DOCUMENT SEGMENT:
===============

When I teach students in my Introduction to the New Testament class about the Synoptic Problem, it becomes a bit like pulling teeth.  To be sure, at the very outset, students are intrigued.  When I set it up, it’s kind of like a detective story – who copied whom, and how would we know?  I make it as interesting and intriguing as I can: how can we figure this out?

But then I have to get into the weeds to explain the evidence, such things as the patterns of verbal agreements among Matthew, Mark, and Luke in passages they all three have in common (such passages are called “the Triple Tradition”):  sometimes all three have exactly the same wording; sometimes all three have different wording; sometimes Mattthew and Mark have the same wording but Luke disagrees; sometimes Mark and Luke have the same wording, but Matthew disagrees; but only rarely do Matthew and Luke agree, and Mark disagrees.  I show this in detail with a particular passage (the rich man that comes up to Jesus to ask about how to have eternal life and Jesus ends up telling him to sell everything).   I then show the logic of thinking that this shows that Matthew and Luke must have used Mark, and probably did not use each other.

===============

STORED DATA:
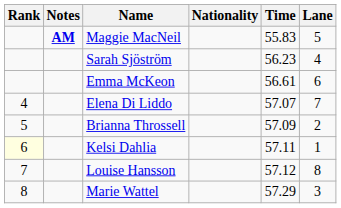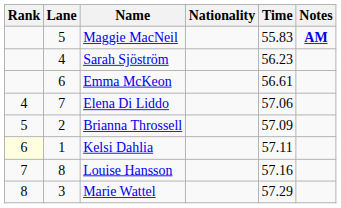columns swapped: Lane <-> Notes
Elena Di Liddo | Time: 57.07 -> 57.06
Louise Hansson | Time: 57.12 -> 57.16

===============

From the passage on teaching the Synoptic Problem, copy the portion that begins at the words "But then I have" and stops after the words "use each other.". The lines above play no part in this exercise.

But then I have to get into the weeds to explain the evidence, such things as the patterns of verbal agreements among Matthew, Mark, and Luke in passages they all three have in common (such passages are called “the Triple Tradition”):  sometimes all three have exactly the same wording; sometimes all three have different wording; sometimes Mattthew and Mark have the same wording but Luke disagrees; sometimes Mark and Luke have the same wording, but Matthew disagrees; but only rarely do Matthew and Luke agree, and Mark disagrees.  I show this in detail with a particular passage (the rich man that comes up to Jesus to ask about how to have eternal life and Jesus ends up telling him to sell everything).   I then show the logic of thinking that this shows that Matthew and Luke must have used Mark, and probably did not use each other.